To be brief, I was three weeks on my back, and bluff old Bill Bradley nursed me like a loving mother would a sick child. Day and night he hung over me, never a thing did I need but what he procured for me, and one day after the fever had left me and I was sitting up by an open window, I said,
"Mr. Bradley, what do you do for a living?"
"Boy," he replied with a flushed face, "I am sorry you asked that question, but sooner or later you would have heard it and I'd a great deal rather tell you about it myself.

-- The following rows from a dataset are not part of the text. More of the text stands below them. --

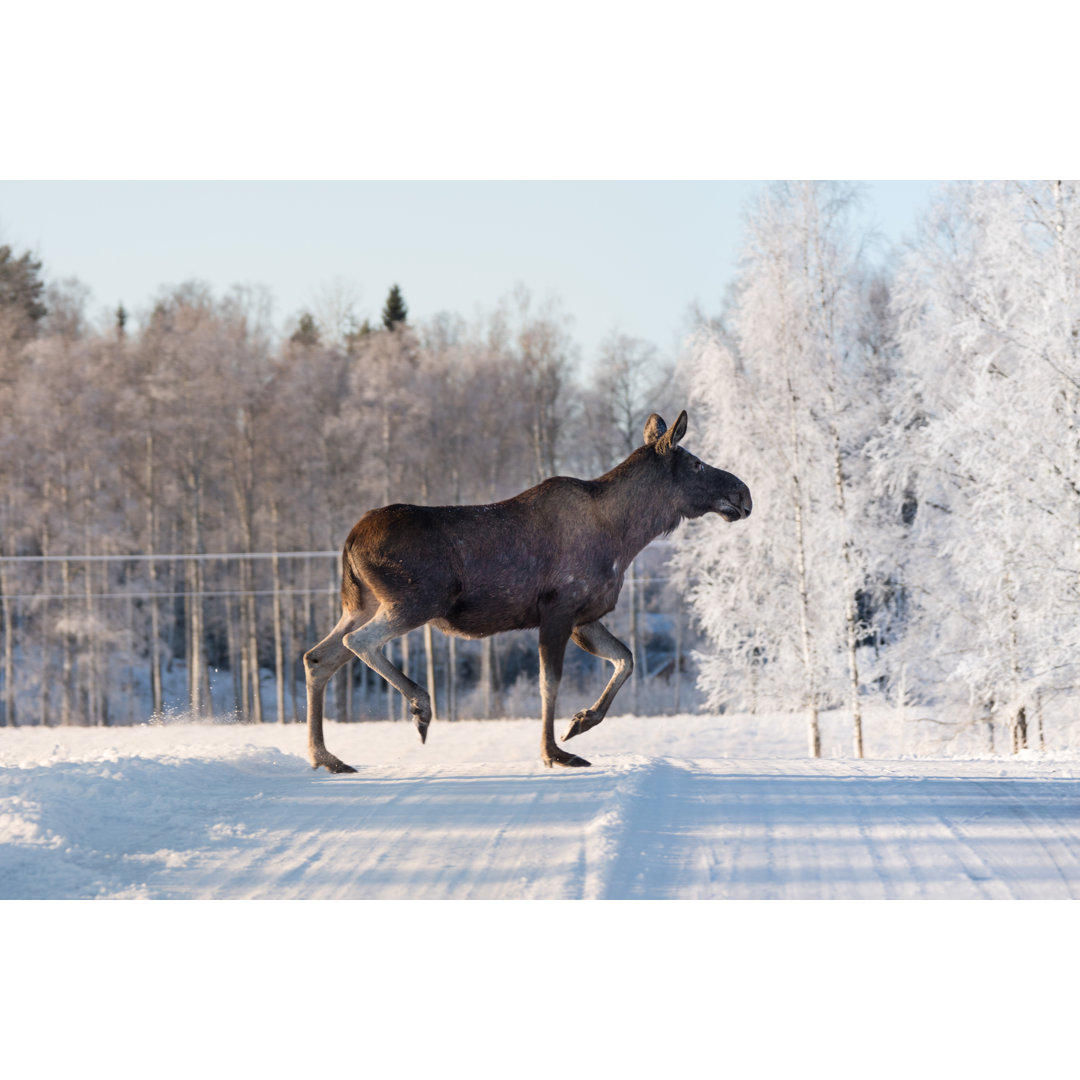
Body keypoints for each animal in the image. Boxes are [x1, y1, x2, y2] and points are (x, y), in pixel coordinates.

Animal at [304, 408, 751, 773]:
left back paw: (326, 756)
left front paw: (580, 722)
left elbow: (626, 659)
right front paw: (554, 752)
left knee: (317, 658)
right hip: (416, 600)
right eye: (696, 463)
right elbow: (549, 682)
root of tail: (349, 540)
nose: (743, 493)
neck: (628, 536)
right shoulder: (559, 609)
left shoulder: (583, 617)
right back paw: (420, 706)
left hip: (360, 604)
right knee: (359, 642)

I'm a gambler and these three rooms adjoin my place which is called the "Three Nines," and then he told me the story of his life. He was a son of a fine Connecticut family, a graduate of Harvard, and in his day had been a very able young lawyer with brilliant prospects, but one night, he went out with a crowd of roystering chaps, the lie was passed, and—it was the old story,—he came to Texas for a refuge. The great civil war was just over, the country in a chaotic state, and there he had remained ever since. Thrown with wild, uncouth men, and being reckless in the extreme, he opened a gambling house.
"Why did you take this great interest in me?" I asked.
"Look here, young chap, you are altogether too inquisitive. I've got an old father and mother way up in Ball Brooke, Connecticut, whose hearts have been broken by my actions, and when I saw you in that hellish den of vice you looked so out of place that I determined to save you. It was impulse, my boy, and then again, it may have been the remembrance of the one, at whose knee I used to lisp, 'Now I lay me down to sleep.'"
My recovery was very rapid from that time on, and when I was able to work I secured a position in the commercial office in Hallville. One evening after being paid I strolled into the "Three Nines;" Bill was dealing faro, and I thought I might in a measure, show my gratitude towards him by risking a coin. There was a big crowd standing around the table, but I edged my way in and placed a dollar on the queen to win. Luck was with me and I won. Once, twice, thrice, did the cards come my way, and my stack of whites and reds was growing. This didn't seem to me much like gratitude to win a man's money, and I wished I hadn't started. Presently Bill looked up, and spying me, pointed to my stack of chips, and said, "Whose stack is that?" "Mine," I replied, and with one fell swoop he dashed the chips into the rack, and taking a ten-dollar bill from the drawer, he turned to his side partner and said, "Jim, take the deal," and then he got up, took me by the arm, saying, "You come with me."